The United States on Wednesday welcomed North Korea's decision to suspend uranium enrichment work as well as its nuclear and long-range missile tests in return for food aid, saying it marks the first positive step toward denuclearization of the Korean peninsula.
"These are concrete measures that we consider a positive first step toward complete and verifiable denuclearization of the Korean peninsula in a peaceful manner. But obviously they need to be followed up by actions. So, we will pursue this policy area with that approach in mind," White House spokesman Jay Carney said at a press briefing.
North Korea announced a moratorium on its nuclear tests, uranium enrichment, and long-range missile tests earlier on Wednesday, following a third round of talks with the United States in Beijing last week.
In a statement carried by the state-run Korean Central News Agency (KCNA) on Wednesday, North Korea's Foreign Ministry confirmed the move and said they were "aimed at building confidence for the improvement of relations" between the two countries.

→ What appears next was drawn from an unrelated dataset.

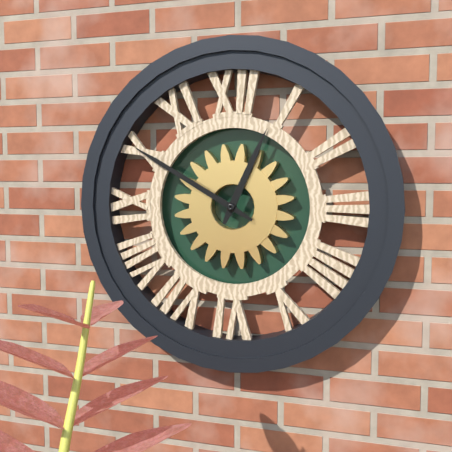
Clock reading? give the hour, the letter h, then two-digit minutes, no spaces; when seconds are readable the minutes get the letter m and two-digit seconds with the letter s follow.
12h50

Stressing that "productive dialogues" on the issue would continue, the Foreign Ministry added that the decision to suspend uranium enrichment and to halt nuclear and missile tests was taken "upon request by the U.S. and with a view to maintaining positive atmosphere for the DPRK-U.S. high-level talks."
Separately, U.S. Secretary of State Hillary Clinton told a Congressional hearing that the North Korean announcement was "a reminder that the world is transforming around us," and added: "We, of course, will be watching closely and judging North Korea's new leaders by their actions."
In return to the North's subsequent positive gesture, Washington has agreed to meet with North Korean officials in the immediate future to finalize administrative details necessary to move forward with its proposed package of 240,000 tons of nutritional assistance with the prospect of additional aid based on continued need.
The U.S.-North Korea talks held in the Chinese capital last week were aimed at convincing the North to rejoin the currently stalled international aid-for-nuclear disarmament negotiations. During the talks, the U.S. had reaffirmed that it "does not have hostile intent towards the North and is prepared to take steps to improve our bilateral relationship in the spirit of mutual respect for sovereignty and equality."
Soon after North Korea announced its decision, the International Atomic Energy Agency (IAEA), the U.N. nuclear watchdog, said its inspectors were ready to return to the North's nuclear facilities to monitor the moratorium on request from Pyongyang.
North Korea had pulled out of the Six-nation negotiations, involving the two Koreas, the U.S., China, Russia and Japan, in April 2009 despite agreeing in 2005 to roll back its nuclear program in exchange for aid during an earlier round of negotiations in Beijing.
North Korea's withdrawal from the talks came after the U.N. Security Council (UNSC) condemned the Communist State for launching a rocket and imposed sanctions on several of its firms. The North insisted it had launched only a communications satellite, but the U.S. and its allies believe Pyongyang had test-fired a long-range missile under the pretext of launching a satellite into space.
North Korea reacted to the U.N. sanctions by expelling U.S. nuclear experts and IAEA inspectors monitoring the Yongbyon nuclear complex, conducted a nuclear test in May 2009 and test-fired several ballistic missiles. The UNSC responded to the North Korean actions by slamming tougher sanctions on the impoverished country.
Prior to walking out of the negotiations, Pyongyang began dismantling the Yongbyon nuclear plant in June 2008 by blowing up the reactor's main cooling tower as a symbol of its commitment toward denuclearization. The Yongbyon plant was then being used for plutonium processing work.
Diplomatic efforts to restart the Six-party talks gained momentum last year, but the death of North Korea's long-time leader Kim Jong-il on December 17 had left prospects for resumption of talks uncertain. The international community has since been keenly watching the North's untested new leader Kim Jong-un, who took over the regime after the death of his father Kim Jong-il.
The developments come amid escalating tensions in the Korean peninsula, triggered by the "unprovoked" shelling of a South Korean border island by the North in November 2010 and the alleged torpedoing of a South Korean naval vessel by the North earlier that year. The two nations technically remain at war even now, as the Korean war ended in an armistice in 1953, and not a peace treaty.